> Supplied data
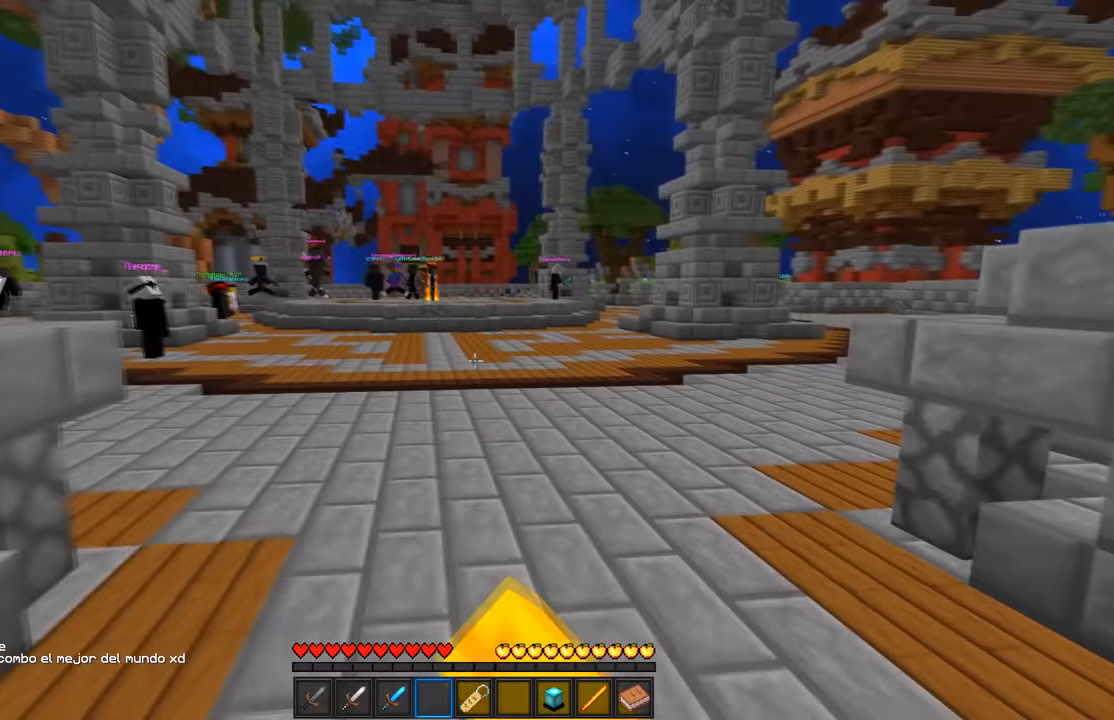
{"keys": ["a", "w"], "mouse": [], "events": [[16, "d", "down"], [233, "d", "up"], [233, "mouse_left", "up"], [233, "s", "up"], [283, "a", "down"], [333, "w", "down"]]}
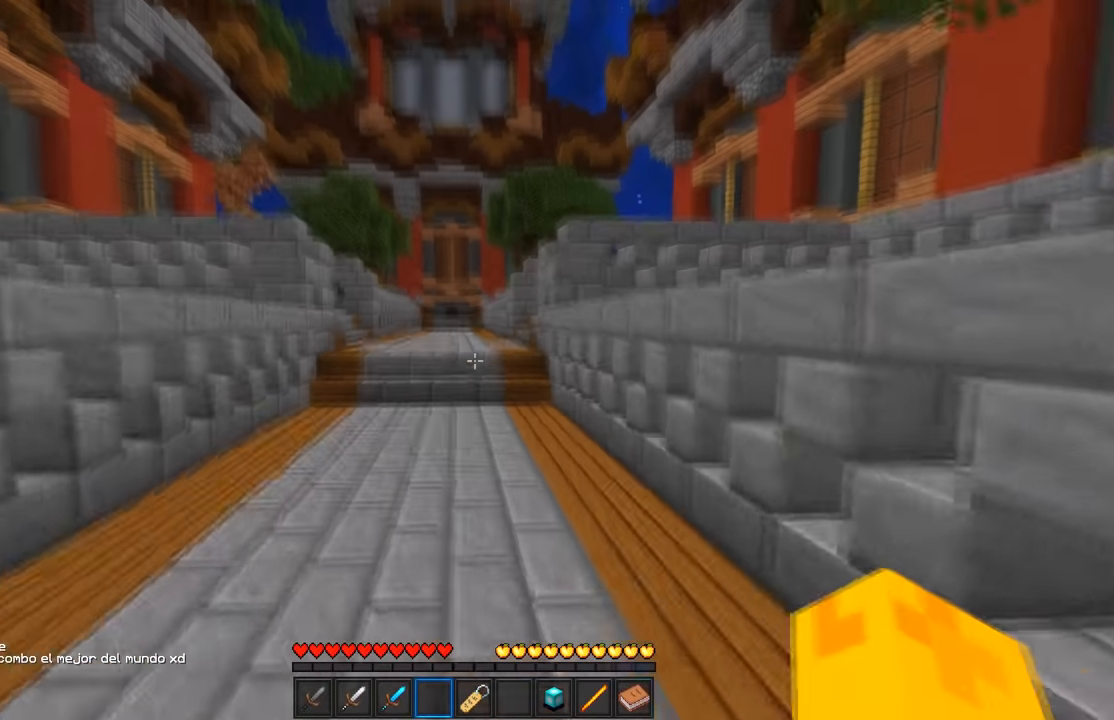
{"keys": ["w"], "mouse": [], "events": [[66, "a", "up"], [100, "mouse_left", "down"], [483, "mouse_left", "up"]]}
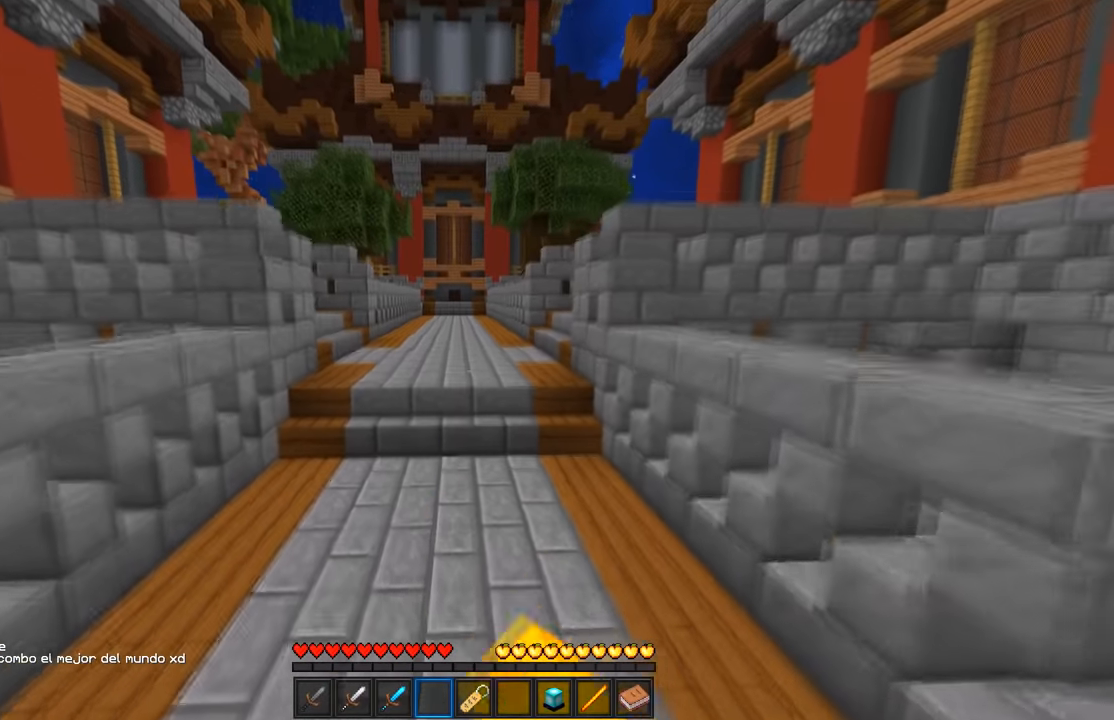
{"keys": ["w"], "mouse": [], "events": [[116, "a", "down"], [316, "a", "up"]]}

> Task
Omit the pictures and reproduce the remaining material above exactly.

> Finished exercise
{"keys": ["a", "w"], "mouse": [], "events": [[16, "d", "down"], [233, "d", "up"], [233, "mouse_left", "up"], [233, "s", "up"], [283, "a", "down"], [333, "w", "down"]]}
{"keys": ["w"], "mouse": [], "events": [[66, "a", "up"], [100, "mouse_left", "down"], [483, "mouse_left", "up"]]}
{"keys": ["w"], "mouse": [], "events": [[116, "a", "down"], [316, "a", "up"]]}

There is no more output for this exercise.